I try to always stay outside with my grill when I'm cooking on it. I prefer charcoal, but sometimes you want to make something quickly and gas grill it is. Chicken is notorious for flareups, as is anything marinated as it usually contains vinegar. I usually preheat mine on med/high and then turn two of the three burners off. I cook the food away from the "on" burner and as it nears doneness add whatever sauce I use and move it closer to the direct heat or right over it. I have learned however, to never leave it unattended. I have been the victim of the flare up-fire-turns everything into charcoal- myself.
 
I Have 4 charcoal/wood pits & 2 gas grills, the gas one I use most is a
mid level older Weber that I warm up on high then turn down to its
lowest setting to cook.

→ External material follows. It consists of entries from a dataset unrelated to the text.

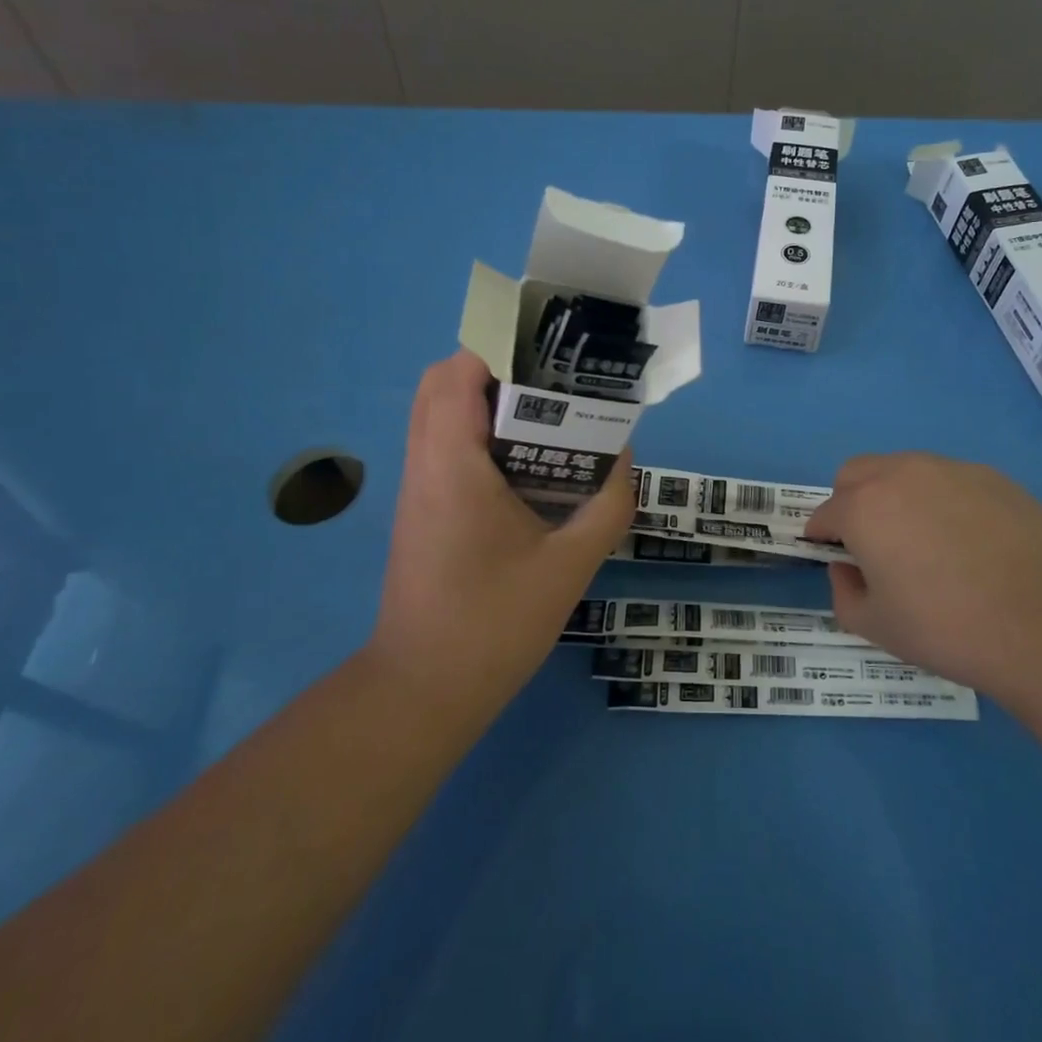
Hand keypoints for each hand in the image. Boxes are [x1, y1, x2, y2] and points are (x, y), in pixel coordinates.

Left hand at [368, 351, 634, 731]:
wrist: (424, 690)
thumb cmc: (494, 624)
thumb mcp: (569, 565)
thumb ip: (605, 505)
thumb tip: (624, 458)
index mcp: (453, 465)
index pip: (456, 373)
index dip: (499, 350)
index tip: (550, 359)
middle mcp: (425, 465)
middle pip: (441, 385)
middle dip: (494, 371)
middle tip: (552, 387)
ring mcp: (417, 489)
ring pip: (439, 416)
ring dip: (486, 403)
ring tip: (548, 419)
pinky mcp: (421, 511)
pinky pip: (444, 448)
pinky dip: (479, 436)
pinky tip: (527, 467)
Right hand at [803, 453, 1041, 693]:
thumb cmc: (947, 629)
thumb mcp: (875, 626)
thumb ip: (843, 592)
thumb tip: (847, 568)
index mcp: (863, 508)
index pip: (824, 514)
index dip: (821, 538)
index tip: (834, 559)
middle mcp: (901, 474)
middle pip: (856, 473)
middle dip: (850, 502)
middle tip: (872, 545)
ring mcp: (951, 470)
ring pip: (903, 469)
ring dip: (895, 496)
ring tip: (924, 542)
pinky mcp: (993, 477)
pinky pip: (949, 480)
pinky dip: (942, 500)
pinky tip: (969, 542)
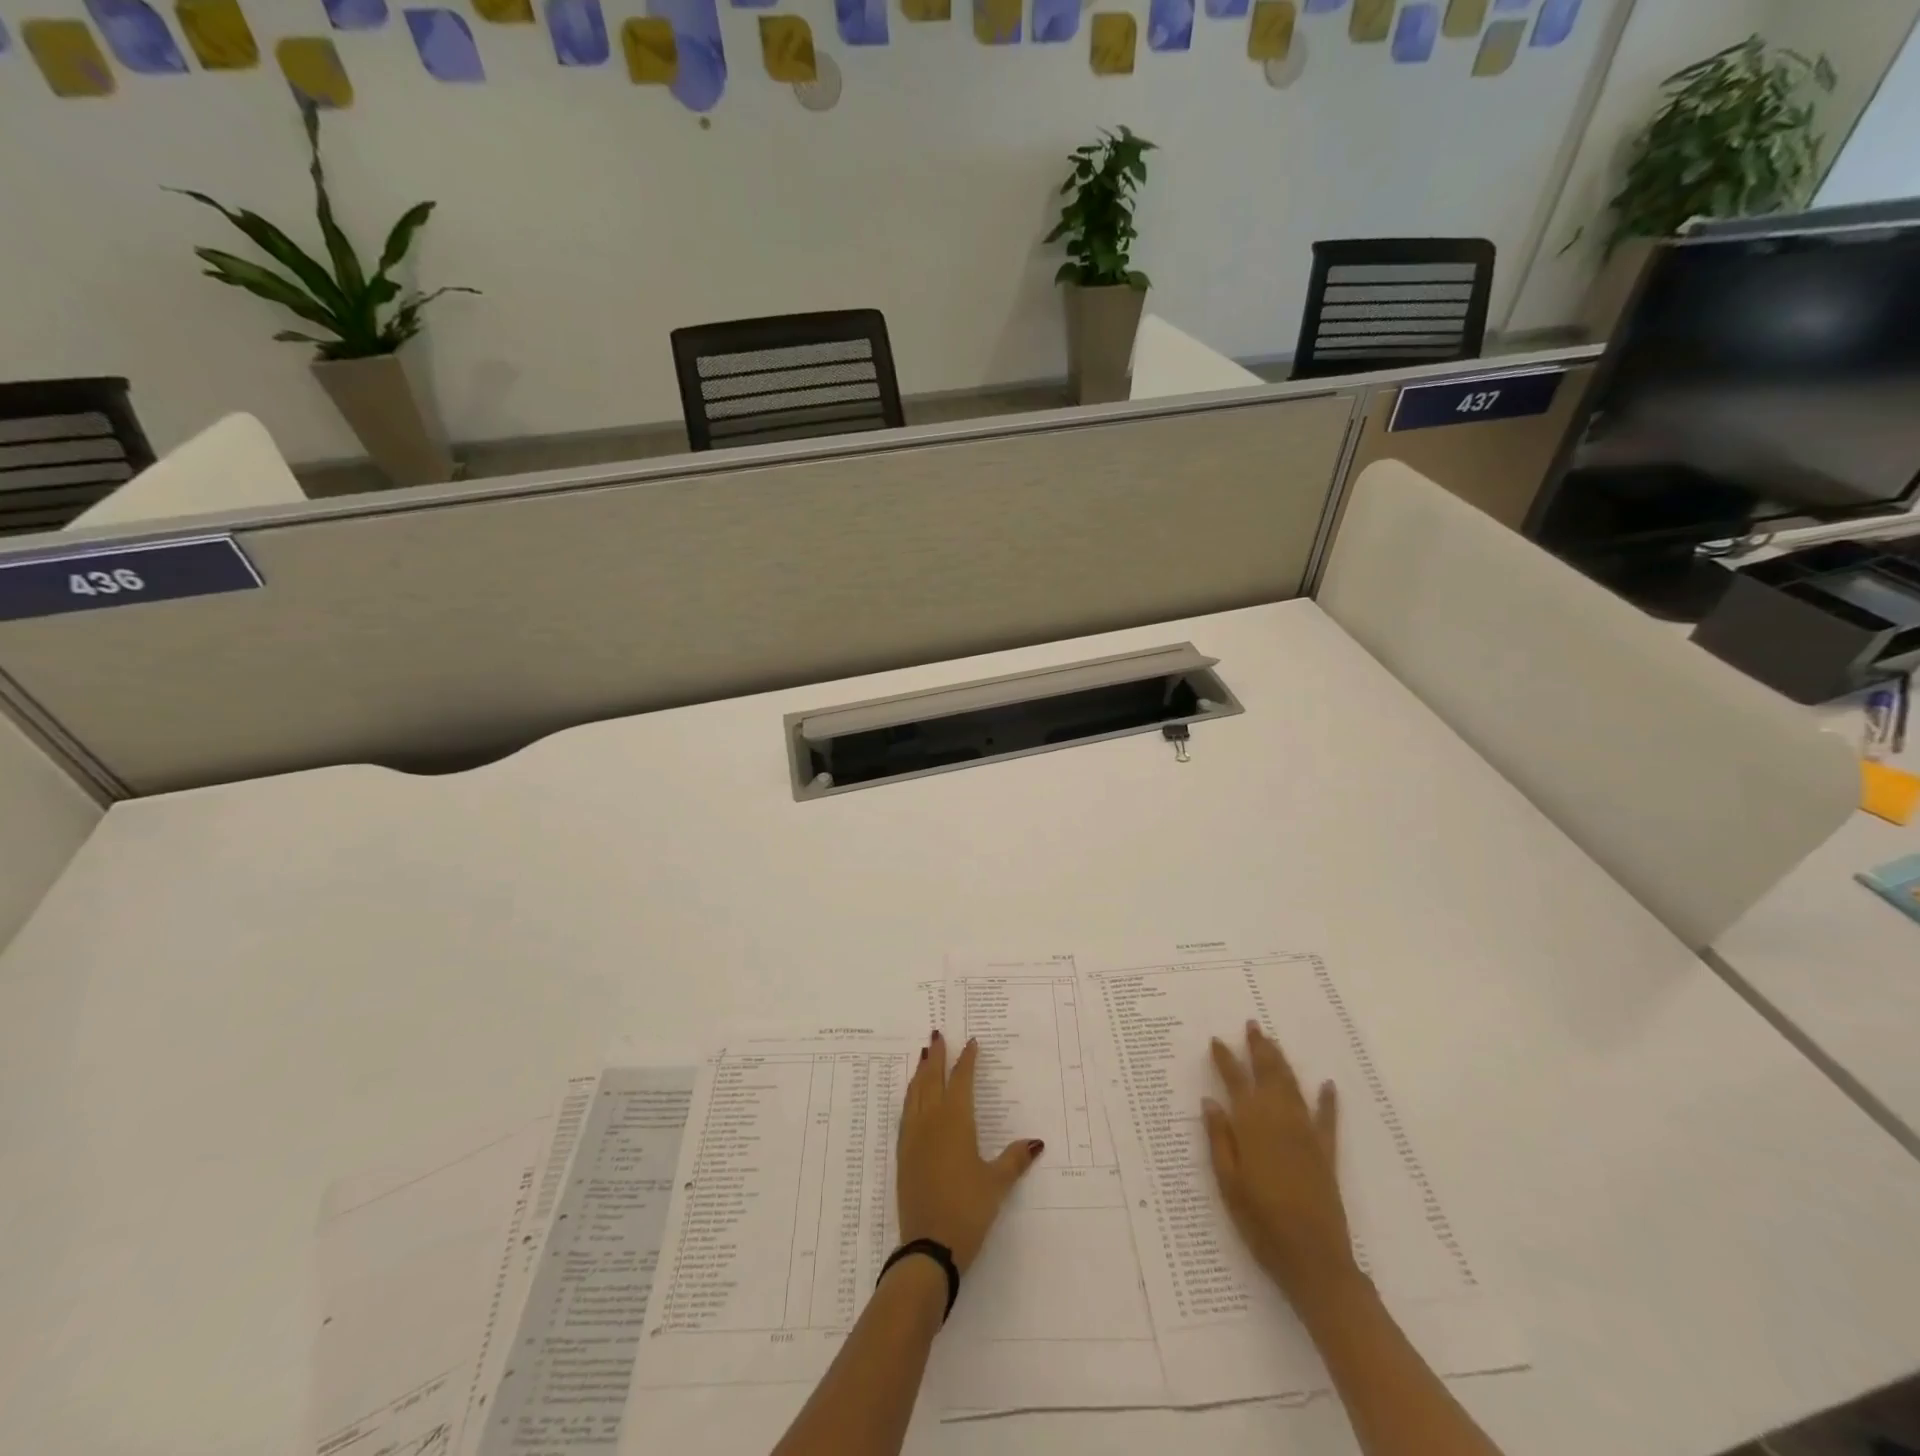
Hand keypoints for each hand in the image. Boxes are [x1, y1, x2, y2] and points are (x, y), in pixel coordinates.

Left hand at [898, 1031, 1043, 1273]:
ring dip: (920, 1073)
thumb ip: (1014, 1160)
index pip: (961, 1081)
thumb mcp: (996, 1184)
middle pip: (932, 1079)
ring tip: (924, 1057)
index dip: (967, 1060)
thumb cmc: (968, 1210)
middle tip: (937, 1035)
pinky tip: (912, 1097)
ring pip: (914, 1093)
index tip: (971, 1042)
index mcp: (955, 1121)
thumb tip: (1036, 1142)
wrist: (928, 1246)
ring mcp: (913, 1136)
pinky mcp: (903, 1154)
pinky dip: (910, 1096)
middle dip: (937, 1056)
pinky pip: (906, 1112)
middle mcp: (931, 1121)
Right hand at [1203, 1021, 1357, 1303]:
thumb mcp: (1228, 1182)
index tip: (1217, 1040)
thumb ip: (1219, 1139)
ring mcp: (1307, 1135)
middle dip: (1259, 1049)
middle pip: (1268, 1075)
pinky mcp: (1327, 1154)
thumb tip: (1210, 1101)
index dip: (1225, 1059)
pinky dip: (1327, 1101)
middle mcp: (1280, 1121)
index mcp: (1252, 1126)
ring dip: (1283, 1063)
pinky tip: (1327, 1084)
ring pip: (1293, 1088)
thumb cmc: (1260, 1223)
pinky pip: (1327, 1120)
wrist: (1314, 1260)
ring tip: (1274, 1042)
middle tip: (1252, 1025)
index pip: (1235, 1081)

I find that there are area's you have to avoid
on the grill and for really oily stuff like hamburgers, I lay a sheet
of aluminum foil down to keep the oil away from the burners, other things
I place on the top rack. there has been no big time flair ups in over 6
years!

ButchT
 
late to this thread but CC I feel your pain about burnt grilled meat.
I had this happen once really bad! but I was HUNGRY!! I ate the black charded steak with alot of sauce. it crunched while eating it :lol:

imaguitargod said:
Hence why I cook with charcoals ;)

story was with charcoals ;) you must stress "pay attention to your grilling!!!! & don't get side tracked!!!!" cuz it doesn't matter what fuel you use.
 
imaguitargod said:
Hence why I cook with charcoals ;)

LUCKYDOG said:
Bingo IGGY -- thats me even in the winter -- in the long run its cheaper especially with preheating and smoking for hours and the everp present forgetting to shut the grill off

BrianS said:
I hate those gas grills. They dont last for what you pay for them. I use a real cheap charcoal grill (I think it cost me $20) and I can cook just as good with it as I can the most expensive gas or even most expensive charcoal grill for that matter.
I love you guys.

I refuse to buy a gas grill. Once my girl and I buy a house, first thing going in is a brick firepit. Gas is expensive, wasteful, and not worth the time. Gimme some hardwood, a coffee can, an old newspaper and a match or two. All you need.